* **ACTIVITY**
Your answer should be one number: how many lines of the data include the string "none"?

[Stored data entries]
---*---

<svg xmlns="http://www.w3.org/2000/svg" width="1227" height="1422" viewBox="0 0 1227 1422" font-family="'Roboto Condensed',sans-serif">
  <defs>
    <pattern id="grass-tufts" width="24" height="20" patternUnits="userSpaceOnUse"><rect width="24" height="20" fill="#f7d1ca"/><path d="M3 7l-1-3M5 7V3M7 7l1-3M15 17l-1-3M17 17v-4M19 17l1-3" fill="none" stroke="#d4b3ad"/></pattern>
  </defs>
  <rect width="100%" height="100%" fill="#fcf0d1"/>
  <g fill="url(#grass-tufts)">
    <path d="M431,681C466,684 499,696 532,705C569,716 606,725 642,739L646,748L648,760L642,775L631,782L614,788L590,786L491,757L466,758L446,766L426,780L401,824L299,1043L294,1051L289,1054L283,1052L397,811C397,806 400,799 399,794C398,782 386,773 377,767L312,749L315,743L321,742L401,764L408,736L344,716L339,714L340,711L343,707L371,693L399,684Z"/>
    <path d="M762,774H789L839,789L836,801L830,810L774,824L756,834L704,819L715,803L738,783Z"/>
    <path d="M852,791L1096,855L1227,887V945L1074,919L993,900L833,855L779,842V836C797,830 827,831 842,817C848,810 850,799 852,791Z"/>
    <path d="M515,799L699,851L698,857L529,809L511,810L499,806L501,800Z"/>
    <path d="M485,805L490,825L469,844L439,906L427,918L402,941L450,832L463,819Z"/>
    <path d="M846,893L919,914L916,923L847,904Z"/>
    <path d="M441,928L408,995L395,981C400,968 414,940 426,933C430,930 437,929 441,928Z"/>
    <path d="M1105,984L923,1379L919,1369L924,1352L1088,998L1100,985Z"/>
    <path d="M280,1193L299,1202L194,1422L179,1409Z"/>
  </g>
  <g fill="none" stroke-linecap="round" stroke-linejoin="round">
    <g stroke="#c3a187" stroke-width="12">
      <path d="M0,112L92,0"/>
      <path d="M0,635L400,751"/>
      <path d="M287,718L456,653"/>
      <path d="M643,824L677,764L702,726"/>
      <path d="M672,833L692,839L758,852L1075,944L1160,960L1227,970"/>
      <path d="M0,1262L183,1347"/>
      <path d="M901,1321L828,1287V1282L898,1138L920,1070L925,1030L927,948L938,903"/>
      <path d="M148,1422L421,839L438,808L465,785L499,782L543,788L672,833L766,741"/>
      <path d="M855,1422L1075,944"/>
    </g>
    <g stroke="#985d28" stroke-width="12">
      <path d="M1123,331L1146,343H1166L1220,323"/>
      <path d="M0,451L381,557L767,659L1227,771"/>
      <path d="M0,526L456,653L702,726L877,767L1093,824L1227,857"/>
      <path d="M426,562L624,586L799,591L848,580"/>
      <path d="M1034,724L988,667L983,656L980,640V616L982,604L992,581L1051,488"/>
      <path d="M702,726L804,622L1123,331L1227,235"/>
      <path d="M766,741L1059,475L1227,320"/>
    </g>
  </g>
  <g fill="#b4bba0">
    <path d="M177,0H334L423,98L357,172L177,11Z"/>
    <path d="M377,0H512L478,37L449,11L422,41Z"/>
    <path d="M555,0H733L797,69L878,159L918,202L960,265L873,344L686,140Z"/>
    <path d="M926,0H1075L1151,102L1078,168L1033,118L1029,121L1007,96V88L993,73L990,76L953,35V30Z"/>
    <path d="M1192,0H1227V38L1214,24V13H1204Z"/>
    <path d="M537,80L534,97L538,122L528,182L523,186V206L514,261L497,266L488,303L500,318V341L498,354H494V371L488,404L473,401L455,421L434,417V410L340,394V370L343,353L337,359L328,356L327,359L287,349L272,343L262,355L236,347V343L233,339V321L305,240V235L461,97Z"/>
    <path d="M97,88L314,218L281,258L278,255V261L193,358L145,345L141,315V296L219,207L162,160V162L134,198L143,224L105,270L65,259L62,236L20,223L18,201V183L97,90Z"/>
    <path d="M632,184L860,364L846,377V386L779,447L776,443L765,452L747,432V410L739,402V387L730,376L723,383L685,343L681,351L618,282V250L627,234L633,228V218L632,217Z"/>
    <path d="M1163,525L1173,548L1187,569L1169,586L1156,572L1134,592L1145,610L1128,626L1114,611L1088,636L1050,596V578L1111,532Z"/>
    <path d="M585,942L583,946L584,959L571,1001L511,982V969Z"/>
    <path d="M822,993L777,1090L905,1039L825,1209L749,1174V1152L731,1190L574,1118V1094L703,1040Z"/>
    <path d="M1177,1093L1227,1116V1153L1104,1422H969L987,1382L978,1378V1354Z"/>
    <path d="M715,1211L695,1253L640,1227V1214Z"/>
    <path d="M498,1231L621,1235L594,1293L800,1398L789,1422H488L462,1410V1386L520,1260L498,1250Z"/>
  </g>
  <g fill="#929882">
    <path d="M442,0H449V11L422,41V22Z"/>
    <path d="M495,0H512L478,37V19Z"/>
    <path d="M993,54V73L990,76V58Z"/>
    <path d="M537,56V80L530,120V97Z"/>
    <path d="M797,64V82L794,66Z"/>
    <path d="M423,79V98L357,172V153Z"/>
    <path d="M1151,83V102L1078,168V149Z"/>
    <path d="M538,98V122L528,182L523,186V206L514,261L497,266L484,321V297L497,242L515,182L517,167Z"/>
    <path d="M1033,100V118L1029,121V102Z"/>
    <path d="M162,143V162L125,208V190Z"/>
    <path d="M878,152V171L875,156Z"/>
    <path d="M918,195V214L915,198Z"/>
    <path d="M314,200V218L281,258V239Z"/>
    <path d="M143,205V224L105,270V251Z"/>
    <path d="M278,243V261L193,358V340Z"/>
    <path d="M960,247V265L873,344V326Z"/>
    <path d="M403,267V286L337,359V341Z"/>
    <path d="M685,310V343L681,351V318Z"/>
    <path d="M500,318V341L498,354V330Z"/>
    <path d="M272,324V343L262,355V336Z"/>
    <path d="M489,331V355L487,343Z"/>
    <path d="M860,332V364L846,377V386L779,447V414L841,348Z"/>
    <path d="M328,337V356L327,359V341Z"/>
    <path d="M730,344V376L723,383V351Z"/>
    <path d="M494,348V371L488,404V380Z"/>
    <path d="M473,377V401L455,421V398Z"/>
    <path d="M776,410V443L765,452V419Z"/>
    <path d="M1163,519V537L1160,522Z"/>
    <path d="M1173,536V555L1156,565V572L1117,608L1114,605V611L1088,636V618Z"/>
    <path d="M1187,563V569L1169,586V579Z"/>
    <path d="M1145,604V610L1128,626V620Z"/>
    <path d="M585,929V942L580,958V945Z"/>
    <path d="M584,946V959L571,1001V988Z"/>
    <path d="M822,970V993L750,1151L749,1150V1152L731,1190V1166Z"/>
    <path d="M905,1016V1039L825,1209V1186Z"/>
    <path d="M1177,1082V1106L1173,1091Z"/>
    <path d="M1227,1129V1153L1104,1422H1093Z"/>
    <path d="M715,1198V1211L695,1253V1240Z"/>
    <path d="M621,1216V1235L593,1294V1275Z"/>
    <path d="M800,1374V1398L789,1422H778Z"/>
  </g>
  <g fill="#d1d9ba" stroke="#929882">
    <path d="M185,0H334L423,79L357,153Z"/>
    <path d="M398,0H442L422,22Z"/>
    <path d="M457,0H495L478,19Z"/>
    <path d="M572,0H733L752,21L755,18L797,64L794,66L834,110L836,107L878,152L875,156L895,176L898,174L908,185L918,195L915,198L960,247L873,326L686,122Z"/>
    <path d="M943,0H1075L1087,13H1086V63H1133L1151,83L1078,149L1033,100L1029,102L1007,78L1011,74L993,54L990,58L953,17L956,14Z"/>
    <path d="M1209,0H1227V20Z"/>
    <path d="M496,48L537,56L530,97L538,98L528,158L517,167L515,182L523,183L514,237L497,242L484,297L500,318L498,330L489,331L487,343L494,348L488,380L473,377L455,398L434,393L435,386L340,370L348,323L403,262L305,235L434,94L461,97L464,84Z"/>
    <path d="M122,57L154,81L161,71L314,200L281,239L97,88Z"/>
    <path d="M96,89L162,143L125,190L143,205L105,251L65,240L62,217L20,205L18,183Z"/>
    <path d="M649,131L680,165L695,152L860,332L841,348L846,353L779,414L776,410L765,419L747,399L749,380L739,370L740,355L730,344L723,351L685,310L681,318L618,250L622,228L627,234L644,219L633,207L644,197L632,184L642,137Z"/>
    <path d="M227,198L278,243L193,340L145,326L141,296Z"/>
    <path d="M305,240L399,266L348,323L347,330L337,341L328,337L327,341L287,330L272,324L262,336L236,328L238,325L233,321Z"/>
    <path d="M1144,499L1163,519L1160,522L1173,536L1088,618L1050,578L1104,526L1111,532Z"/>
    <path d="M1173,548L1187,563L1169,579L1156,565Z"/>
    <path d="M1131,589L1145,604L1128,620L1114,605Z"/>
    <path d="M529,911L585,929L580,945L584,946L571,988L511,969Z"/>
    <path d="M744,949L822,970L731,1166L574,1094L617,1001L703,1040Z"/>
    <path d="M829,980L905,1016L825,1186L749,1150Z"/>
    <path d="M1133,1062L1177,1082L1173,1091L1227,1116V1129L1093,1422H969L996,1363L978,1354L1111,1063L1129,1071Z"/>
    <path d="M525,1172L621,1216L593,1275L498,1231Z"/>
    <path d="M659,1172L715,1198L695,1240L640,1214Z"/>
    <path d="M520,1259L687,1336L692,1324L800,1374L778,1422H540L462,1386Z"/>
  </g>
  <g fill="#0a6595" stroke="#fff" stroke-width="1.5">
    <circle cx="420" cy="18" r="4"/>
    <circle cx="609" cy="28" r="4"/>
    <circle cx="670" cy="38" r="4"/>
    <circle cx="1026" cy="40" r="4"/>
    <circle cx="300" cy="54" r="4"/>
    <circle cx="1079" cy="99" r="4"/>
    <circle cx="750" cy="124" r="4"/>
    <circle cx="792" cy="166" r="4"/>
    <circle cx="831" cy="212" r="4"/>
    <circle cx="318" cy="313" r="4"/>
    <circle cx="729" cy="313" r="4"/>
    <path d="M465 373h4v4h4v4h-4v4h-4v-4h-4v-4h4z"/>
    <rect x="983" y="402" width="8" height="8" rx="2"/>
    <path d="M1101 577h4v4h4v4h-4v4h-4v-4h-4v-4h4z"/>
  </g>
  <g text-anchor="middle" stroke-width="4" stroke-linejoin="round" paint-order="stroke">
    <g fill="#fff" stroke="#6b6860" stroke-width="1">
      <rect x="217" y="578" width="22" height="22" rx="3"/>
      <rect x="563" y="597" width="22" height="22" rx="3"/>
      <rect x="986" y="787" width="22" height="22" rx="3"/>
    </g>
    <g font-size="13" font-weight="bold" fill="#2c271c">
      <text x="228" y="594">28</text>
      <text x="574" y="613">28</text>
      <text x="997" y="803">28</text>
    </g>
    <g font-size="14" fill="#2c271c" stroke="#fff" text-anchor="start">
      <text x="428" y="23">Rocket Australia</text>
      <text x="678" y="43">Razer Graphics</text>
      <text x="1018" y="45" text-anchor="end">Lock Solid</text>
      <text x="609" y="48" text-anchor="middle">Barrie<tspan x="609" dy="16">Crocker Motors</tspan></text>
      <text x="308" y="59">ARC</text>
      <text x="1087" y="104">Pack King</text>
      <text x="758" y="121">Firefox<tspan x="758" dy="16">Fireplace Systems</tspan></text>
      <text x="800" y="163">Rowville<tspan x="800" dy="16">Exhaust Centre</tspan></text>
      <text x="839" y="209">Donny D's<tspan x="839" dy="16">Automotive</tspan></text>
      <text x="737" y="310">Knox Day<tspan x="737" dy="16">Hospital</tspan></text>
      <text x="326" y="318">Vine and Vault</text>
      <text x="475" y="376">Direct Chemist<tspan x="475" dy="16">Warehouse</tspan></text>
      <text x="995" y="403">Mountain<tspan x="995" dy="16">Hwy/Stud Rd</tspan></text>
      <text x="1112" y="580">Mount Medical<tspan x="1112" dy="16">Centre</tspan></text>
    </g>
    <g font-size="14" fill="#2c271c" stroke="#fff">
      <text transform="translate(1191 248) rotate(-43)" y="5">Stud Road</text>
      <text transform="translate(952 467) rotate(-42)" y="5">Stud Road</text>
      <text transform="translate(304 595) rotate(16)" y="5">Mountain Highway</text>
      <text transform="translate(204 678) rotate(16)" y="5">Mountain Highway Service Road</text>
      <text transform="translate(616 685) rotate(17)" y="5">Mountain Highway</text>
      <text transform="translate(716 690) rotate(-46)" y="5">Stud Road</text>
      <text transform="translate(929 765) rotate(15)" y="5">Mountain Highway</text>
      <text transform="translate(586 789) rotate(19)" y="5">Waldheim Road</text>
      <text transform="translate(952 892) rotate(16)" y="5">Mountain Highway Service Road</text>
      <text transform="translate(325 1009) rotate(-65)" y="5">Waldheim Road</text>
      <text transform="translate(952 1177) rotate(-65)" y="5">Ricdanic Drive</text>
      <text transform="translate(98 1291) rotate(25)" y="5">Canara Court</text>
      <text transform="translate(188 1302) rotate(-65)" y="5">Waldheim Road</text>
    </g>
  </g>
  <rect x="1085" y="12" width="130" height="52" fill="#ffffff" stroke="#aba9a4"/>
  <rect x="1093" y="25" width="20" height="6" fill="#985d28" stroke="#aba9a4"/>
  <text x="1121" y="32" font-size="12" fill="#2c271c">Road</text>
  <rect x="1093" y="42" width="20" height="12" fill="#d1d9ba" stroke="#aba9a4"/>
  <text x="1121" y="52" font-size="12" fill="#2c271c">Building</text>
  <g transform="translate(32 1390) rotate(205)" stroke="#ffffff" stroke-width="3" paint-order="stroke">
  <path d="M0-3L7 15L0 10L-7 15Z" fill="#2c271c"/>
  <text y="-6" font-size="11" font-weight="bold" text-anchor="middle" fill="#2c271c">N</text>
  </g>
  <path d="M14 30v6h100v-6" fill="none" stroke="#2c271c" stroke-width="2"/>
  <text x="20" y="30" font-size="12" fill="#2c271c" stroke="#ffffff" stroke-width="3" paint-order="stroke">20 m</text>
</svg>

---*---

* **RESULT BELOW**
3